ВЫБРАННЫЙ ОТРЫВОК:
-----

По поводу размышлений автора хочется сказать, что они будут благосклонно восприняты читателем, если автор задел какую-то струнку в душе читателя. "Все бабы дуры! Сами рассудите, может ли баба быть умной, если..." - вроде бы и авторское рассуждение, но так и хочется узнать, почему же все бабы дуры :)

Сергей Шангин   10.11.2010 18:26   Заявить о нарушении
Нет-нет-нет! Что касается "Синхронизации", то, насколько я помню, я никогда не говорил, что "непонятна предыстория героев". Да, пусть я упоминал про то, что "они какие-то куцые" (другими словами, но общий смысл такой), но на события до описываемых в "Синхронизации" (предыстория) и "как и где кто родился и как кто где нашел сапоги и шляпу" – на это я не претендовал. Главное, по-моему, придумать характер персонажа (такой колоритный и берущий за душу, чтобы аж "о, где ты, мой капитан?!"), обозначить мотивы поведения, не противоречащие характеру, и добавить пару фраз, абзацев, страничек... о прошлой жизни, но последнее необязательно.

-----

ИСХОДНЫЕ ДАННЫЕ:
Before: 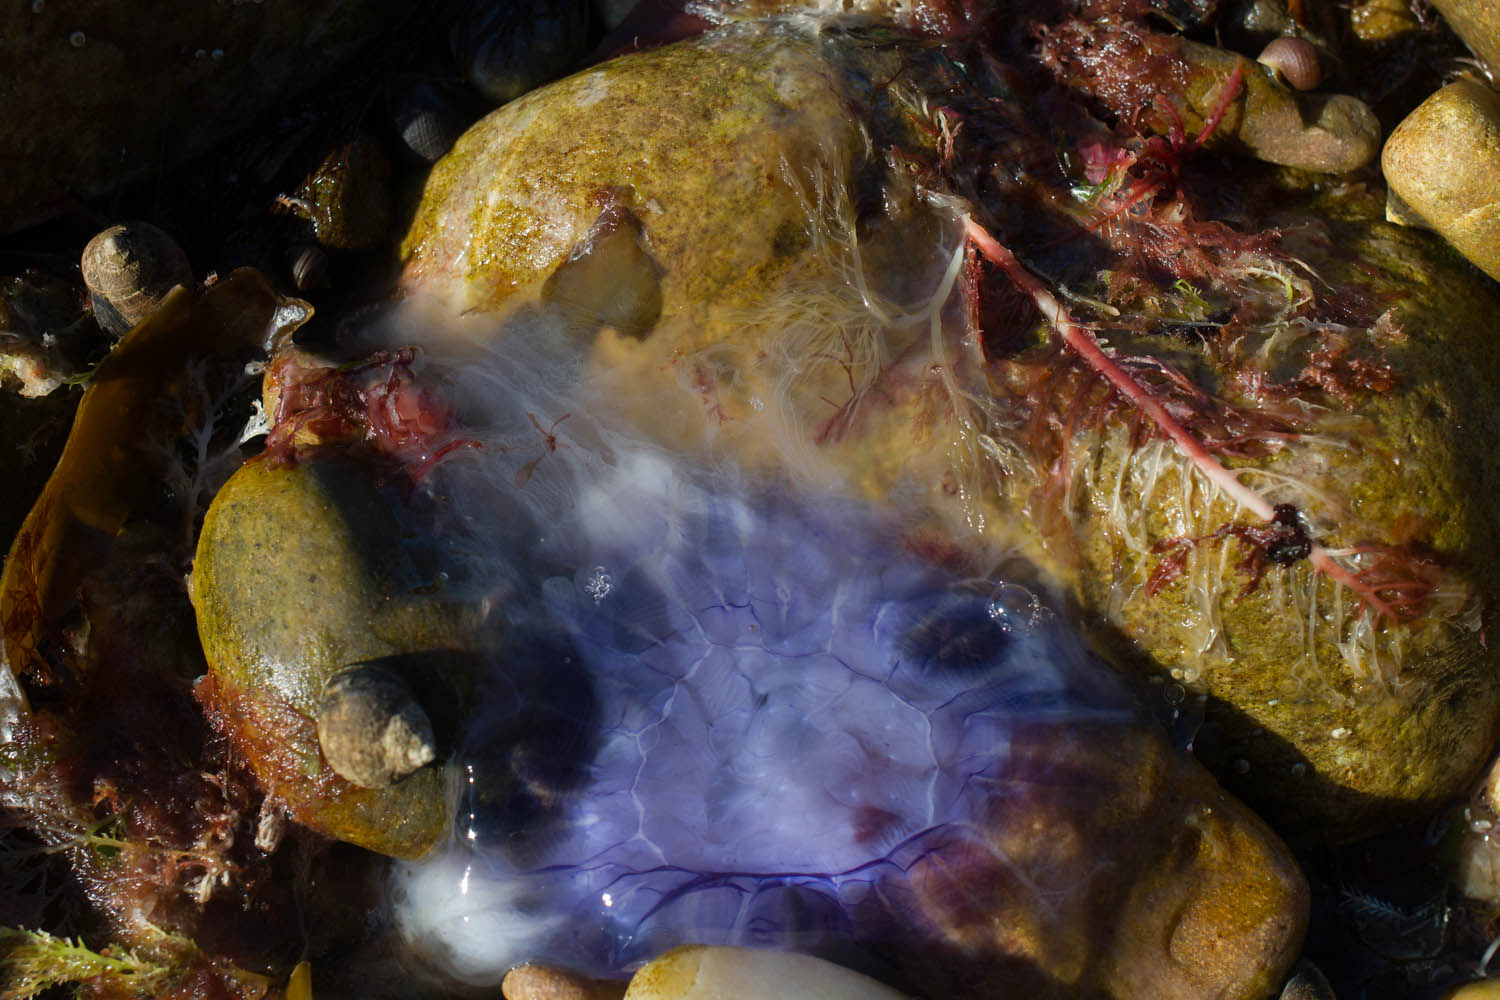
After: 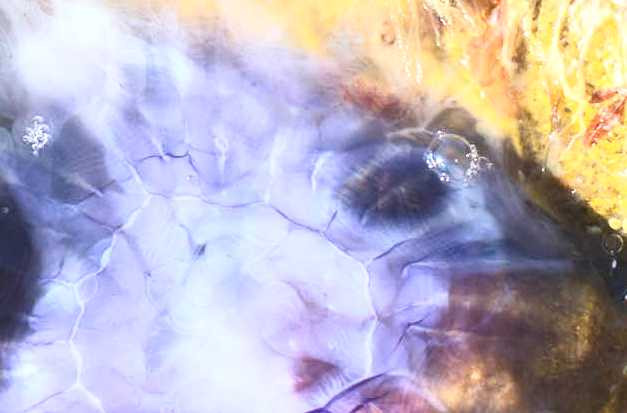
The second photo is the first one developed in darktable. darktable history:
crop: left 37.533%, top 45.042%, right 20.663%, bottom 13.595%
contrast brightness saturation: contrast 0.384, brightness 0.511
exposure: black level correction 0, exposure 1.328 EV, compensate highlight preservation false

-----

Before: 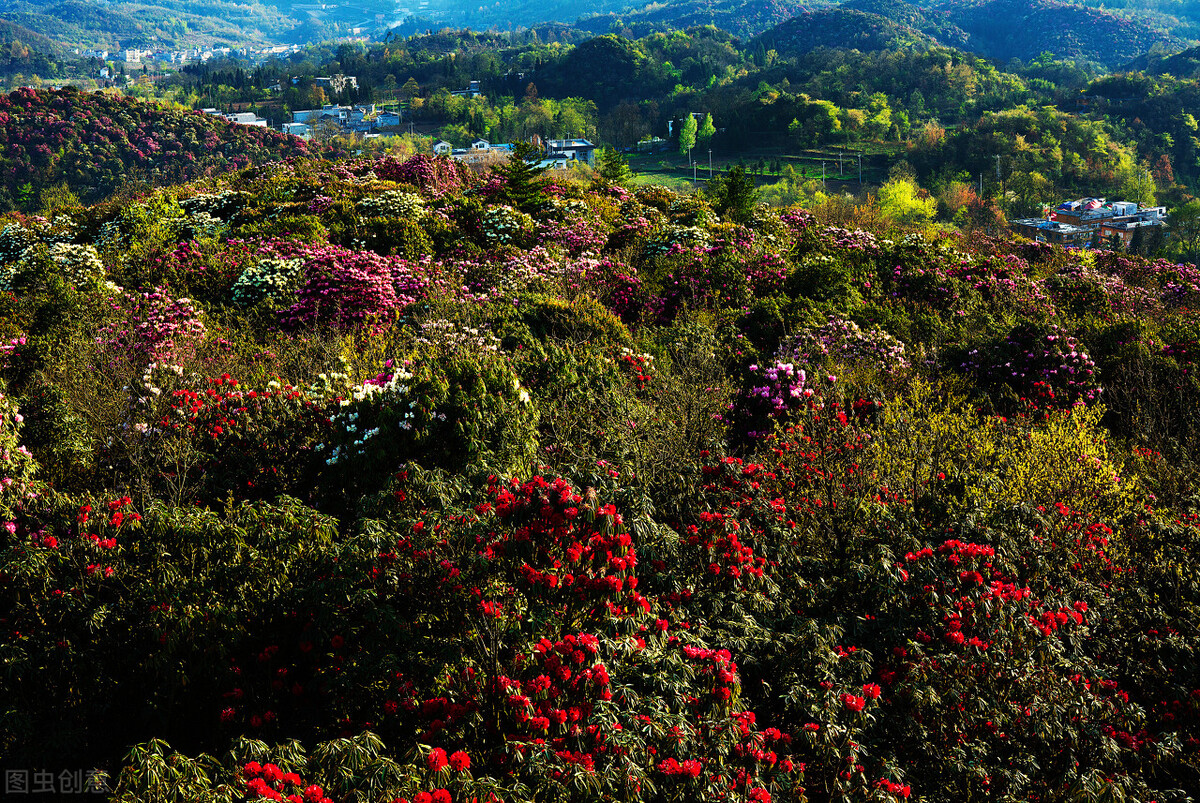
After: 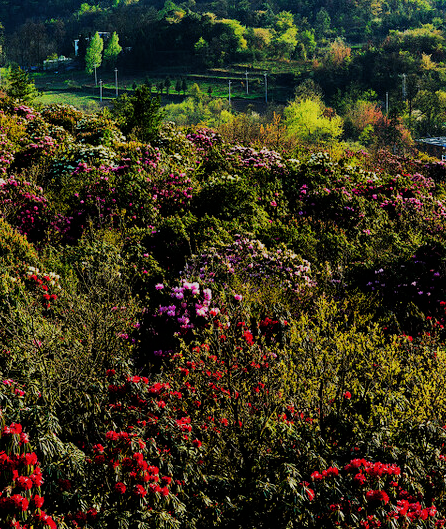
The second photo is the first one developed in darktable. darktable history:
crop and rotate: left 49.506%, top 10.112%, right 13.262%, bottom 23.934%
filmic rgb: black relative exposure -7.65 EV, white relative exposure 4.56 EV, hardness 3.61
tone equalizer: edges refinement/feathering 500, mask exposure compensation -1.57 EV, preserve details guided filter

-----

СПИСОК ЗАДАНИЙ:
**a)** Чьё имя стоит под первым комментарием в отрывке?
**b)** Перечислите, пожалуйста, все шаги, которые автор второго комментария в отрывке называет в работе над персонажем.
**c)** Напишите продолжение отрывка с обсуждением персонажей, начиная после его последнего предложения.
Данные никак не связаны с отрывком.

РЕШЁННЫЕ ЗАДАНИЯ:
**a)** Сергей Шангин

**b)**
- придумать характер персонажа;
- обозначить мотивы поведения, не противоречащие характеру;
- добавить пару фраз, абзацев, страничек о прошлой жизни (это необязательно).

**c)**
Мне кажется, это неинтересно – писать и тем более читать то, как герой стал героем. И настоящие биографии читать скучно, а вымышленные... Для читателя интересно, когда герой где-то в чем-то участвует, а как он докатился до такой жизни и кто был его родителями-родственниками – это неважно.

Андрей Гук   11.11.2010 10:18   Заявить о нарушении
Согласен, что расписывать на три романа предисторию героя не стоит, но нужно эту историю сочинить для себя - главный герой все время ходит хмурый и огрызается, а почему? Да на зоне он пять лет срок мотал по навету и нет у него доверия к людям. А тут сразу в голове разворачивается образ истории его жизни, от которой пляшут все остальные реакции героя, поведение, круг общения и тому подобное.

А усложнять и расписывать действительно не нужно, тут я всеми руками ЗА.

Пора уже, наверное, прочитать "Исход" :) Может, я совершенно напрасно на него взъелся :)

Сергей Шангин   11.11.2010 18:24   Заявить о нарушении
Знаете, Андрей, забудьте все, что я написал ранее - нормальный, очень филосовский и одновременно затягивающий рассказ. Может быть, нужно что-то и подшлифовать, но это уже публикации ради, если к тому пойдет дело. Для выражения мысли написано очень слаженно и понятно.

Не скажу, что все устраивает. Во многом я вижу некоторое незнание финансовой системы Запада, особенности которой просто не позволят никаким племянникам в принципе ни на что рассчитывать, кроме заранее оговоренных крох со стола (капиталла) дядюшки.

Но как художественное выражение, как деталь необходимая для подчеркивания алчности и глупости племянника может быть принята.

Вот что значит рассматривать слона по кусочкам :) Главного я и не увидел.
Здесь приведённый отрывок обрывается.